In Flussmündungen finden sich teils schon mehrere Tausend Mikroplastikpartikel je Kilogramm Sediment. Auch im Wasser schweben teils Hunderte der winzigen Teilchen. Schätzungen gehen davon aus, dass bereits ein Zehntel des Plastikmülls in den Weltmeeren als Mikroplastik die ozeanischen Ökosysteme belastet.
Die aktuellen Resultate sollen diesem Bild nun weitere alarmierende Aspekte hinzufügen, wie die Hochschule verlauten ließ. Die vollständigen Ergebnisse sind derzeit zwar noch nicht für die Öffentlichkeit einsehbar, dennoch weisen die Umweltchemiker der HAW auf einige besonders frappierende Befunde hin. Zum einen fanden die Toxikologen, dass das Mikroplastik etwas drei bis vier Mal so viel Gift enthält wie der umliegende Gewässergrund. "Schlickhaltiges Sediment nimmt im Gegensatz zu sandhaltigem deutlich mehr Schadstoffe auf, was im Umkehrschluss auch mit einer höheren Belastung des Mikroplastiks einhergeht", sagt die Projektleiterin Gesine Witt. Das feine Gewässersediment kennt man vor allem aus den Wattenmeeren. Es kann sich aber am Grund jedes Gewässers bilden.
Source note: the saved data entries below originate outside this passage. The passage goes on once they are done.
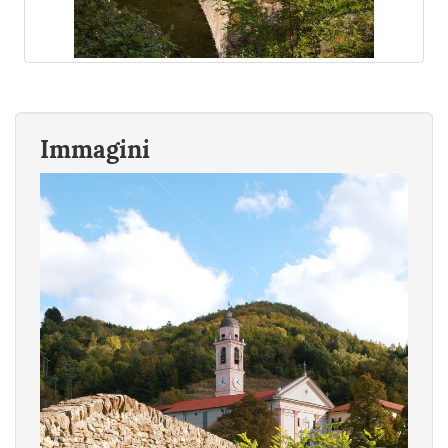
Immagini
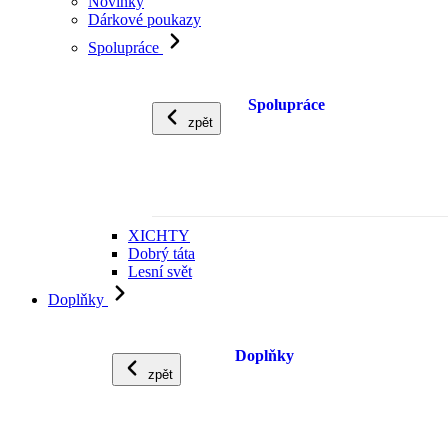
Novinky
Dárkové poukazy
Spolupráce
Spolupráce
zpět
XICHTY
Dobrý táta
Lesní svět
Doplňky
Doplňky
zpět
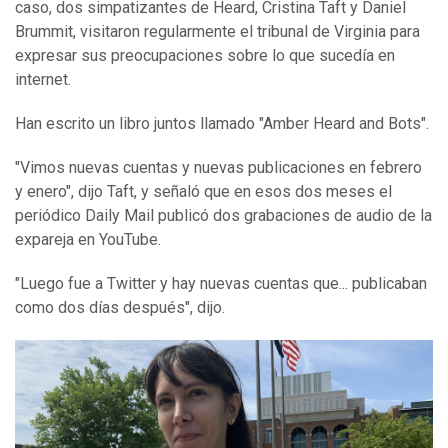
caso, dos simpatizantes de Heard, Cristina Taft y Daniel
Brummit, visitaron regularmente el tribunal de Virginia para
expresar sus preocupaciones sobre lo que sucedía en
internet.
Han escrito un libro juntos llamado "Amber Heard and Bots".
"Vimos nuevas cuentas y nuevas publicaciones en febrero
y enero", dijo Taft, y señaló que en esos dos meses el
periódico Daily Mail publicó dos grabaciones de audio de la
expareja en YouTube.
"Luego fue a Twitter y hay nuevas cuentas que... publicaban
como dos días después", dijo.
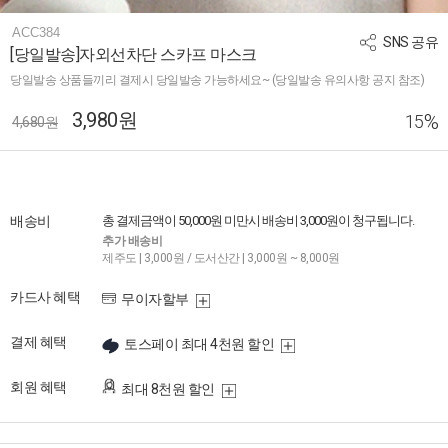
ACC384
SNS 공유
[당일발송]자외선차단 스카프 마스크
당일발송 상품들끼리 결제시 당일발송 가능하세요~ (당일발송 유의사항 공지 참조)
3,980원
%
15
4,680원
배송비
총 결제금액이 50,000원 미만시 배송비 3,000원이 청구됩니다.
추가 배송비
제주도 | 3,000원 / 도서산간 | 3,000원 ~ 8,000원
카드사 혜택
무이자할부
결제 혜택
토스페이 최대 4천원 할인
회원 혜택
최대 8천원 할인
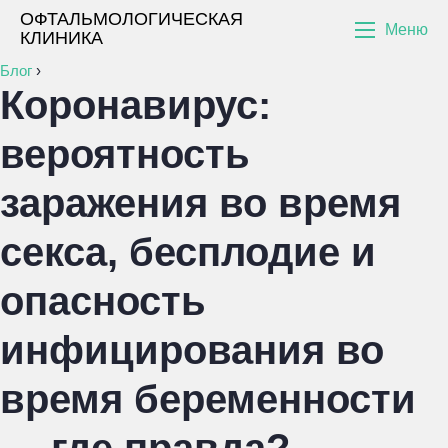
ОФТАЛЬМОЛОГИЧЕСКАЯ
Меню
КЛИНИКА
Блог
›
Коронавирус:
вероятность
заражения во время
секса, бесплодие и
опасность
инфицирования во
время беременности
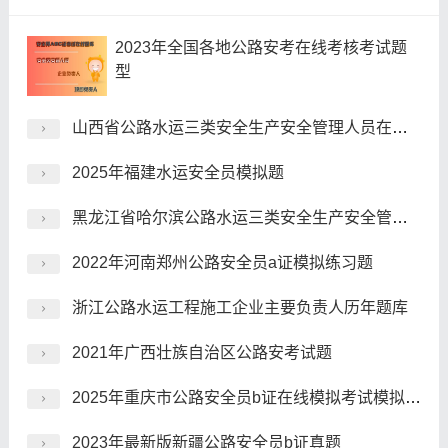
2023年全国各地公路安考在线考核考试题
型
山西省公路水运三类安全生产安全管理人员在线模拟考试，适用范围有哪些？
2025年福建水运安全员模拟题
黑龙江省哈尔滨公路水运三类安全生产安全管理人员，是什么情况呢？
2022年河南郑州公路安全员a证模拟练习题
浙江公路水运工程施工企业主要负责人历年题库
2021年广西壮族自治区公路安考试题
2025年重庆市公路安全员b证在线模拟考试模拟习题
2023年最新版新疆公路安全员b证真题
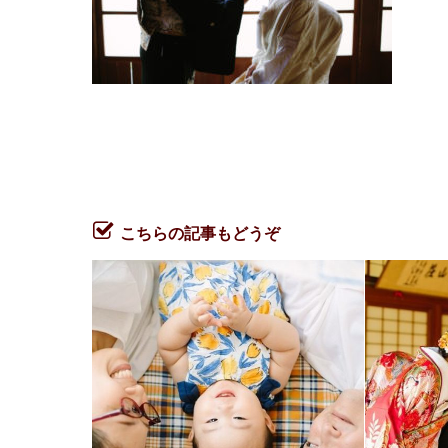
こちらの記事もどうぞ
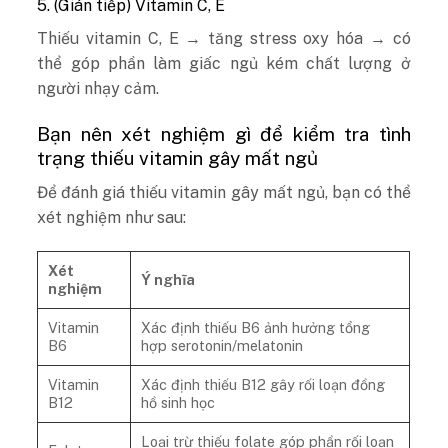
5. (Gián tiếp) Vitamin C, E
Thiếu vitamin C, E → tăng stress oxy hóa → có
thể góp phần làm giấc ngủ kém chất lượng ở
người nhạy cảm.
Bạn nên xét nghiệm gì để kiểm tra tình
trạng thiếu vitamin gây mất ngủ
Để đánh giá thiếu vitamin gây mất ngủ, bạn có thể
xét nghiệm như sau:
Xét
Ý nghĩa
nghiệm
Vitamin
Xác định thiếu B6 ảnh hưởng tổng
B6
hợp serotonin/melatonin
Vitamin
Xác định thiếu B12 gây rối loạn đồng
B12
hồ sinh học
Loại trừ thiếu folate góp phần rối loạn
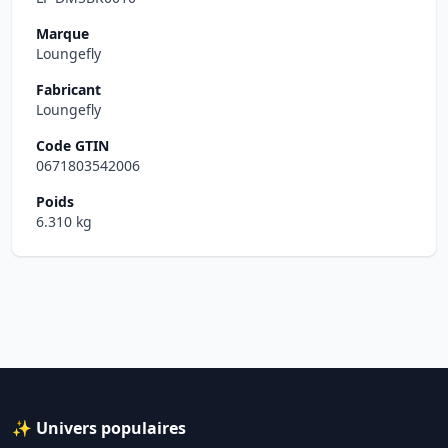
Marque
Loungefly
Fabricant
Loungefly
Code GTIN
0671803542006
Poids
6.310 kg
✨ Univers populaires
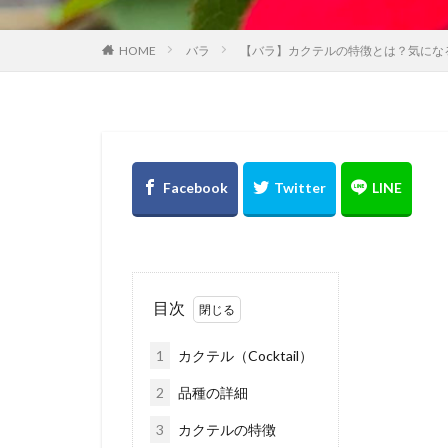
HOME
バラ
【バラ】カクテルの特徴とは？気にな
目次
1
カクテル（Cocktail）
2
品種の詳細
3
カクテルの特徴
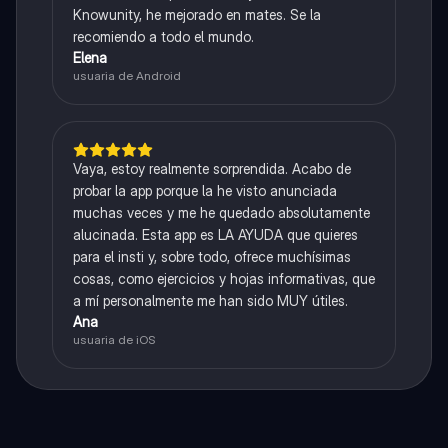
Knowunity, he mejorado en mates. Se la
recomiendo a todo el mundo.
Elena
usuaria de Android
Vaya, estoy realmente sorprendida. Acabo de
probar la app porque la he visto anunciada
muchas veces y me he quedado absolutamente
alucinada. Esta app es LA AYUDA que quieres
para el insti y, sobre todo, ofrece muchísimas
cosas, como ejercicios y hojas informativas, que
a mí personalmente me han sido MUY útiles.
Ana
usuaria de iOS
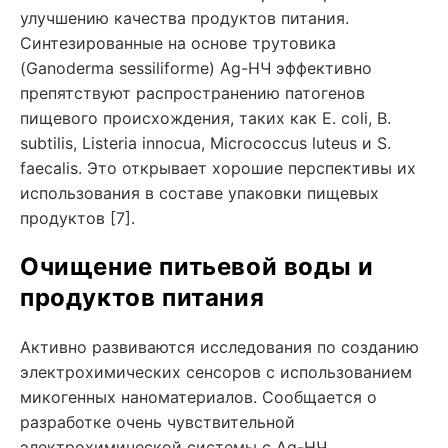
улучшению качества продуктов питания.
Синтезированные на основе трутовика
(Ganoderma sessiliforme) Ag-НЧ эффективно
препятствуют распространению патогенов
пищевого происхождения, таких как E. coli, B.
subtilis, Listeria innocua, Micrococcus luteus и S.
faecalis. Это открывает хорошие перспективы их
использования в составе упаковки пищевых
продуктов [7].
Очищение питьевой воды и
продуктов питания
Активно развиваются исследования по созданию
электрохимических сенсоров с использованием
микогенных наноматериалов. Сообщается о
разработке очень чувствительной
электрохимической системы с Ag-НЧ,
Zum anderen zeigen die Untersuchungen der HAW, dass die Mengen von Polyzyklischen aromatischen Kohlenwasserstoffen wie Fluoranthen oder von Polychlorierten Biphenylen insbesondere auf Polyethylenpartikeln sehr hoch ausfallen. Fast ein Viertel des weltweit produzierten Kunststoffes ist Polyethylen. Der Kunststoff gilt nicht als besonders witterungsbeständig. Entsprechend hoch wird auch die Belastung durch Mikroplastik aus diesem Material eingeschätzt.
Wie kann das Problem gelöst werden? Das ist völlig offen
Welche Folgen hat das giftige Mikroplastik nun für die Umwelt? Zahlreiche Studien haben bereits untersucht, wie sich die Aufnahme auf die Gesundheit von kleinen und großen Organismen auswirkt. Wissenschaftler vom Alfred-Wegener-Institut konnten zeigen, dass nicht alle Lebewesen im Meer gleich empfindlich auf die winzigen Kunststoffpartikel reagieren, einige wie die Meeresasseln, scheiden das Plastik unverändert wieder aus. In Muscheln dagegen treten die winzigen Sphären aus dem Verdauungstrakt auch ins Gewebe über, wo sie nach und nach auch ihre Schadstofflast wieder abgeben können und bei sehr hohen Konzentrationen zu Entzündungen führen.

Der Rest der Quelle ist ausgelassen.